Unnamed: 0,customerID,gender,SeniorCitizen,Partner,Dependents,tenure,PhoneService,MultipleLines,InternetService,OnlineSecurity,...,DeviceProtection,TechSupport,StreamingTV,StreamingMovies,Contract,PaperlessBilling,PaymentMethod,MonthlyCharges,TotalCharges,Churn
20,8779-QRDMV,Male,1,No,No,1,No,No phone service,DSL,No,...,Yes,No,No,Yes,Month-to-month,Yes,Electronic check,39.65,39.65,Yes
30,3841-NFECX,Female,1,Yes,No,71,Yes,Yes,Fiber optic,Yes,...,Yes,Yes,No,No,Two year,Yes,Credit card (automatic),96.35,6766.95,No
31,4929-XIHVW,Male,1,Yes,No,2,Yes,No,Fiber optic,No,...,Yes,No,Yes,Yes,Month-to-month,Yes,Credit card (automatic),95.5,181.65,No
34,3413-BMNZE,Male,1,No,No,1,Yes,No,DSL,No,...,No,No,No,No,Month-to-month,No,Bank transfer (automatic),45.25,45.25,No
50,8012-SOUDQ,Female,1,No,No,43,Yes,Yes,Fiber optic,No,...,No,No,Yes,No,Month-to-month,Yes,Electronic check,90.25,3838.75,No


__Your Turn__

1. Now we would like to compare the MonthlyCharges for Seniors and others. 

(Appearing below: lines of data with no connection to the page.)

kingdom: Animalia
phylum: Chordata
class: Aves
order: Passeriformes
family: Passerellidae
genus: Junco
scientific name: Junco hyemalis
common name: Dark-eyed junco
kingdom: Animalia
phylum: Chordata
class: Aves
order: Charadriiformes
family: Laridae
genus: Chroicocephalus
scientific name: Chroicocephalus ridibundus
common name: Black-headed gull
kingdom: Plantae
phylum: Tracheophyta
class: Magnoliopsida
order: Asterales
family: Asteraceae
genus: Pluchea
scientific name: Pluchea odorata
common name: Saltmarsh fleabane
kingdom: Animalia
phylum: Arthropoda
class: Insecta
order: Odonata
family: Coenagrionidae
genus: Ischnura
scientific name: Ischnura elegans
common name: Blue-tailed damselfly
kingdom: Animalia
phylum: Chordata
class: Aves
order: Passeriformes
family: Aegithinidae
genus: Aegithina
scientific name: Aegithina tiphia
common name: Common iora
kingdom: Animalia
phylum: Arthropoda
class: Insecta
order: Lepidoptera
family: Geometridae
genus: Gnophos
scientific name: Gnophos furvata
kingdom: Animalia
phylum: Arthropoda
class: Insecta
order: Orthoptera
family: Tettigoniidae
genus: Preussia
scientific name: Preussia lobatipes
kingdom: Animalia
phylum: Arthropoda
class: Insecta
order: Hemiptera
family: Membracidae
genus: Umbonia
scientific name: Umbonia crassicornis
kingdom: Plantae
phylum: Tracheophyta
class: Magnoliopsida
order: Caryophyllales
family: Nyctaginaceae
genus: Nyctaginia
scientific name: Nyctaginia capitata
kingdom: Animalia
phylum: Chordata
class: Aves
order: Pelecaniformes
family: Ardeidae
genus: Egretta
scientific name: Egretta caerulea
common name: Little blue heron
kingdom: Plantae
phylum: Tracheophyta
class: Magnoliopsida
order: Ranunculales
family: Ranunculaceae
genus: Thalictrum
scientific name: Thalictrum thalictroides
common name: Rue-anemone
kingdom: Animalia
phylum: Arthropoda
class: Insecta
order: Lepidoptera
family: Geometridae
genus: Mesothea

I hypothesize that seniors should have lower Monthlycharges average than others. 

2. Write a hypothesis test that checks this claim.


$H_{a}:$ Seniors have lower monthly charges than others

$H_{0}:$ Seniors have the same or higher monthly charges than others

$\alpha:$ 0.05

Now we will test our results by using two sample t_test (`scipy.stats.ttest_ind`).

In [48]:
from scipy.stats import ttest_ind
ttest_ind(seniors.MonthlyCharges, others.MonthlyCharges, equal_var=False)

Ttest_indResult(statistic=22.288279118400933, pvalue=3.826212668910673e-98)

In [None]:
# conclusion: P-value is low enough that we reject null and conclude seniors have lower monthly charges than others.